If you insist to have a bijection, here is one. Your set $S$ is the set of all binary infinite words containing no factor $11$. Any such word can be uniquely written as an infinite word on the alphabet $\{0, 10\}$, that is, $S = \{0, 10\}^\omega$. For instance, $$0100100010010(100)^\omega = \color{blue}{0}\color{red}{10}\color{blue}{0}\color{red}{10}\color{blue}{0}\color{blue}{0}\color{red}{10}0\color{red}{10}(\color{red}{10}\color{blue}{0})^\omega$$

It follows that the map from $\{0,1\}^\omega \to S$ consisting to replace every $1$ by $\color{red}{10}$ is a bijection. No need of the Cantor-Bernstein-Schroeder theorem.


You can explicitly write an injective function from the set of all binary sequences to the set you are considering: just map every sequence to one with $0$ inserted in every other position.

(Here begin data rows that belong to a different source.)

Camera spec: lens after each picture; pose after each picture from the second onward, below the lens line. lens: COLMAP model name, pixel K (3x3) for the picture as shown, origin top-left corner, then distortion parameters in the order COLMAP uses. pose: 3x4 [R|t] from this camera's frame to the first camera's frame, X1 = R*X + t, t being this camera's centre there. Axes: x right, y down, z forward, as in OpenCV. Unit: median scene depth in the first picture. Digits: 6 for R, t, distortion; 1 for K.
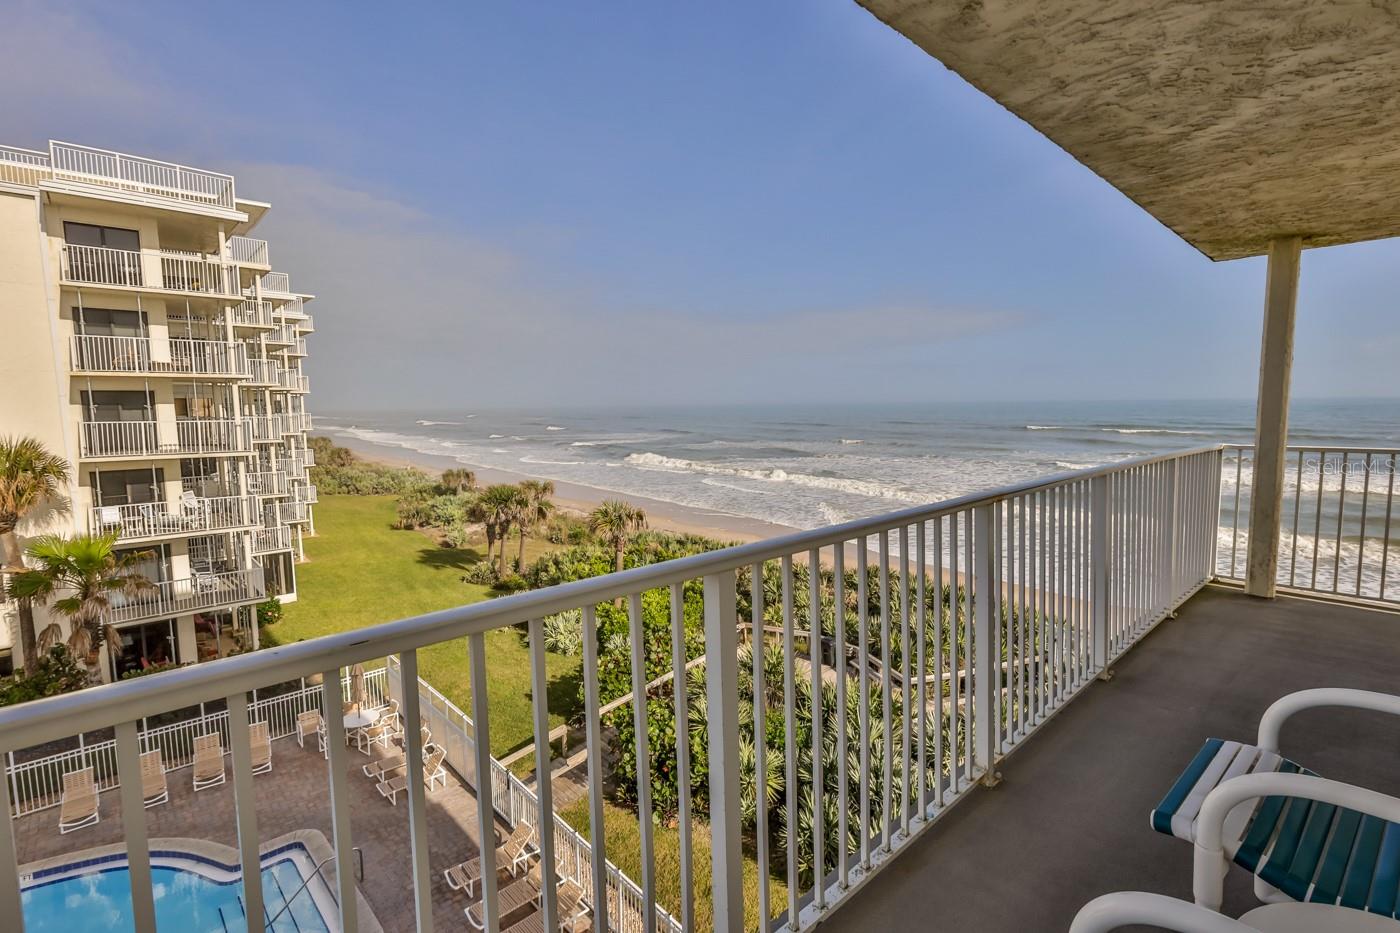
lens RADIAL K [[655.4, 0, 704.8], [0, 655.4, 470.0], [0, 0, 1]] dist [-0.004534, 0.003391]
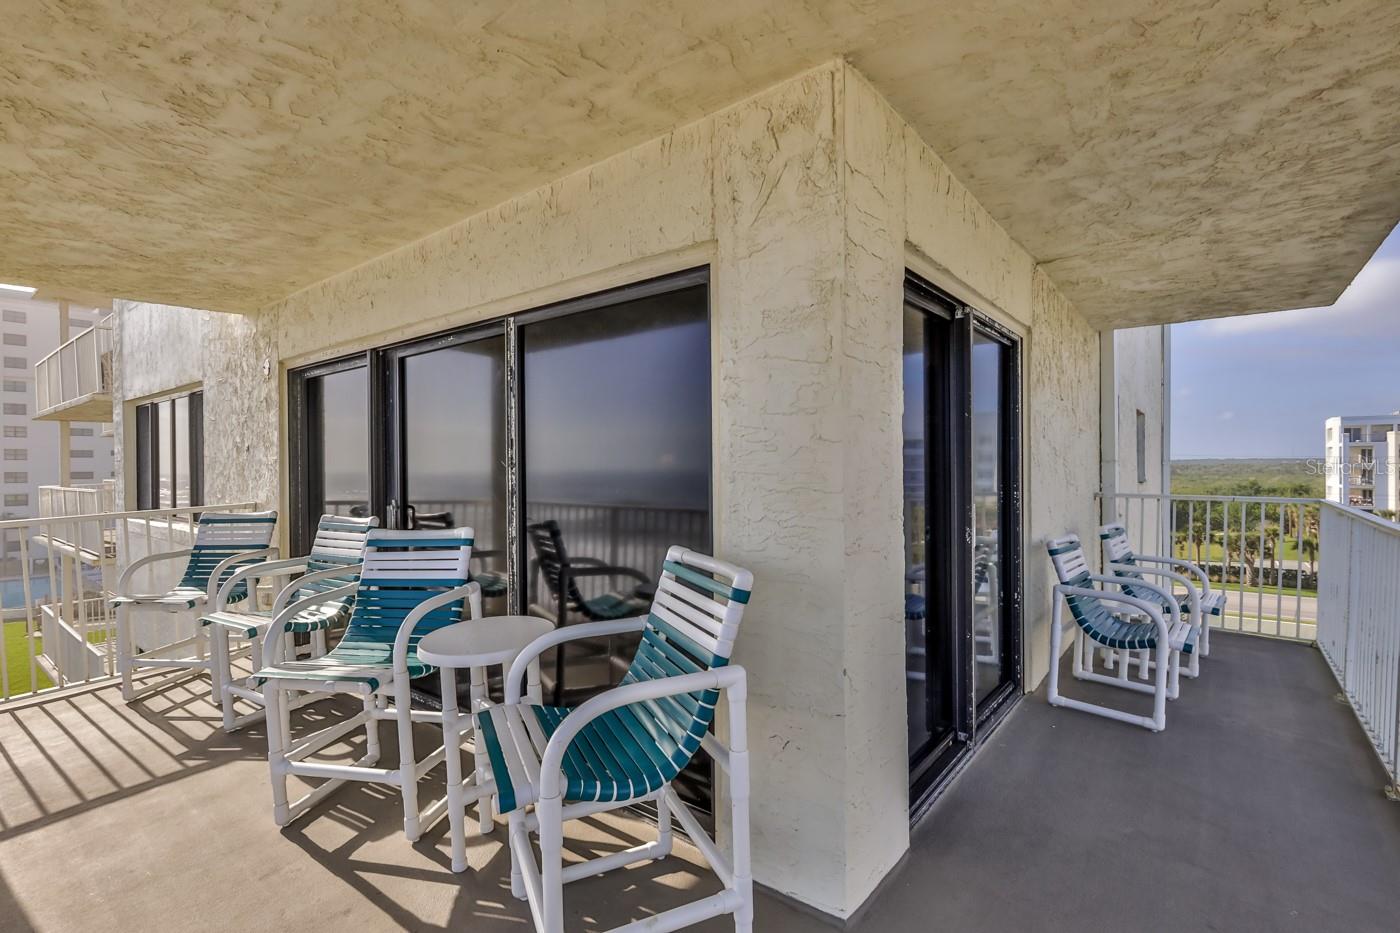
lens RADIAL K [[655.4, 0, 703.3], [0, 655.4, 462.6], [0, 0, 1]] dist [-0.004534, 0.003391]
pose [[-0.987438, 0.020931, -0.156611, 0.210235], [0.006122, 0.995511, 0.094449, -0.022588], [0.157885, 0.092304, -0.983134, 0.221807]]
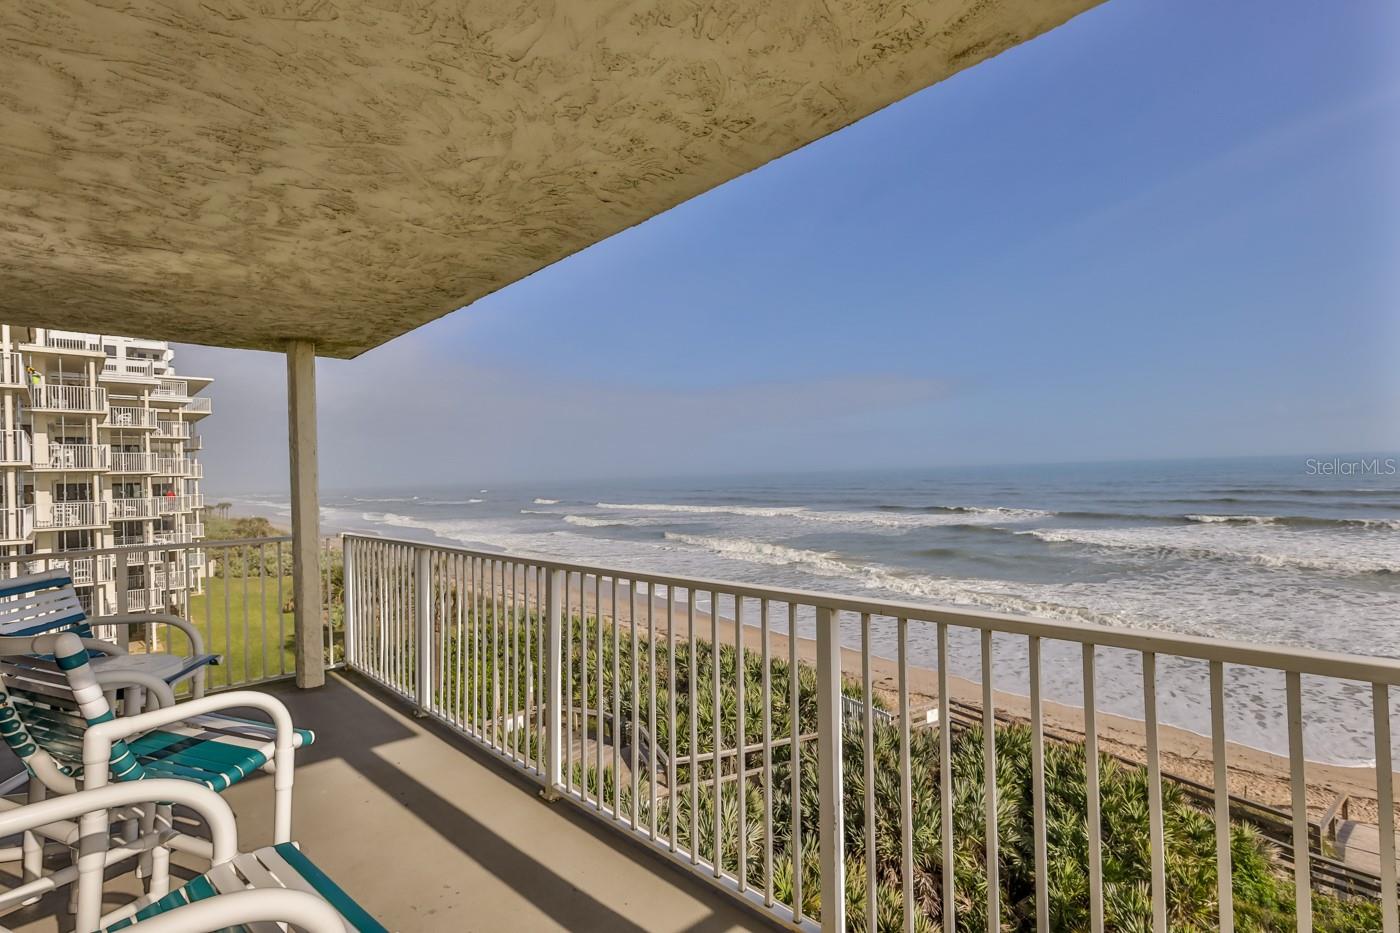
lens RADIAL K [[655.4, 0, 700.0], [0, 655.4, 469.2], [0, 0, 1]] dist [-0.004534, 0.003391]
pose [[0.999412, -0.022340, 0.025999, 0.331317], [0.024998, 0.993963, -0.106829, -0.004293], [-0.023455, 0.107416, 0.993937, -0.007344]]
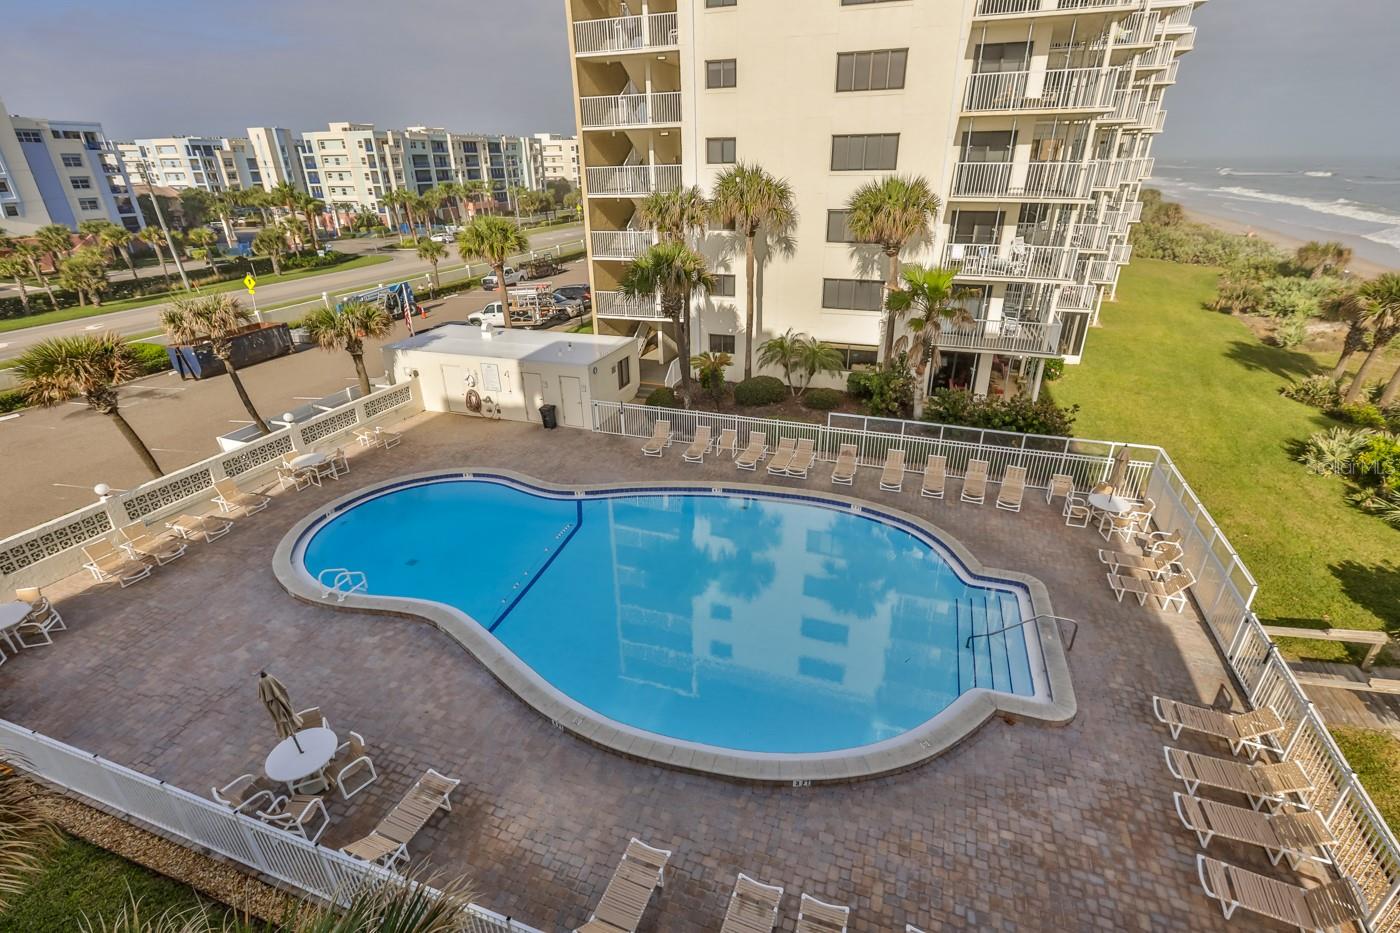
lens RADIAL K [[655.4, 0, 703.3], [0, 655.4, 470.7], [0, 0, 1]] dist [-0.004534, 0.003391]
pose [[0.464611, 0.384088, -0.797880, -0.050170], [-0.082351, 0.915872, 0.392934, 0.006073], [0.881677, -0.116855, 0.457154, 0.033468]]
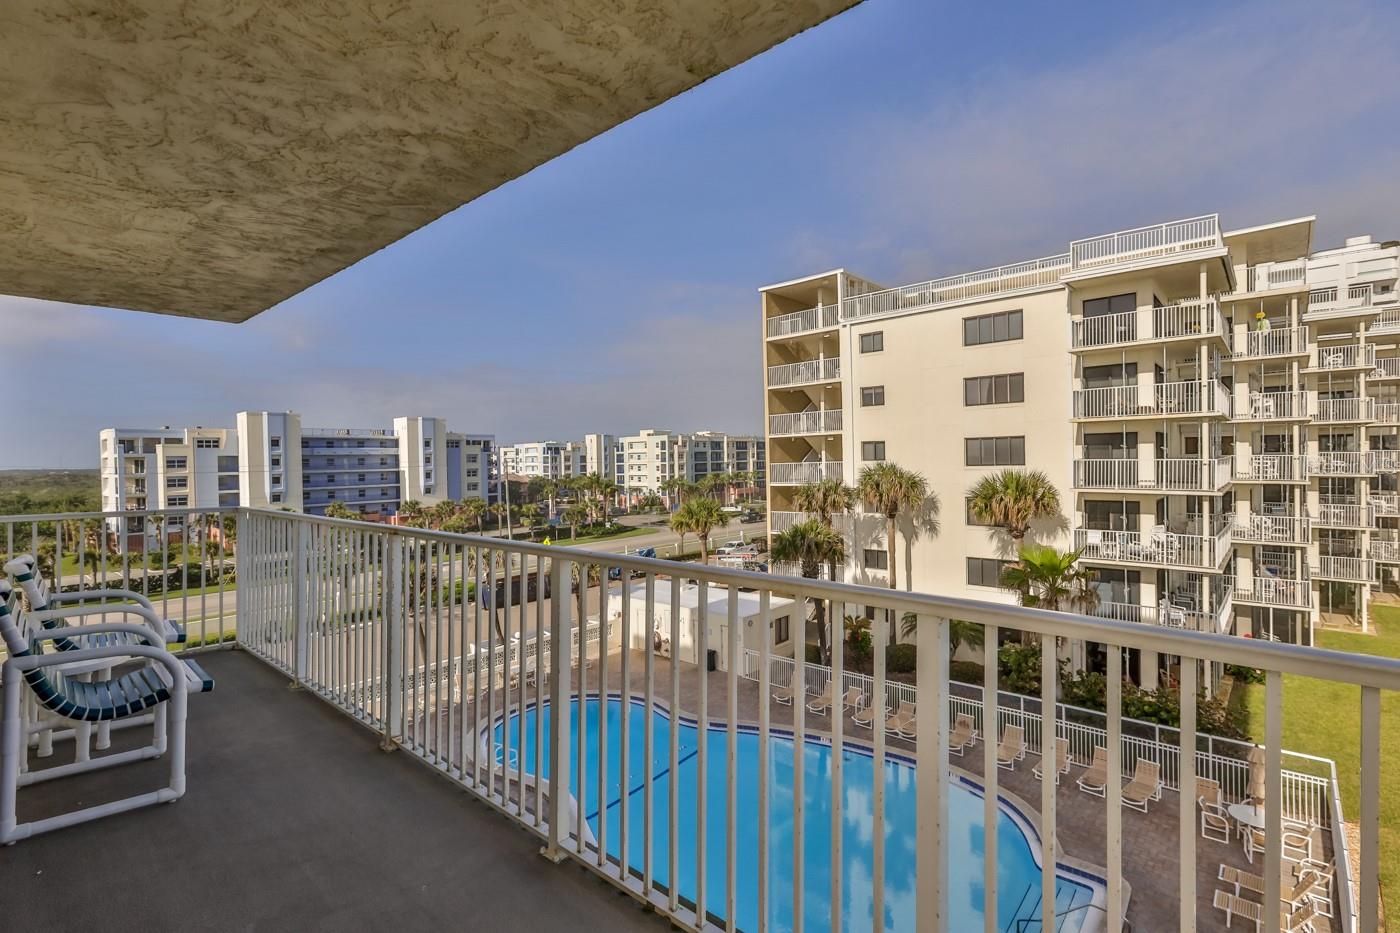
lens RADIAL K [[655.4, 0, 704.8], [0, 655.4, 469.2], [0, 0, 1]] dist [-0.004534, 0.003391]
pose [[0.098229, 0.025419, -0.994839, 0.216489], [-0.081371, 0.996531, 0.017427, -0.018691], [0.991832, 0.079239, 0.099957, 0.176245]]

So no, this is definitely not countable.


Your set has an uncountable subset: consider the infinite sequences of $a$ and $b$ where $a=10$ and $b=00$, the set of these sequences has the same cardinality of the set of sequences of $0$ and $1$ (just map $a \mapsto 0$ and $b \mapsto 1$), and it is is clearly a subset of your set.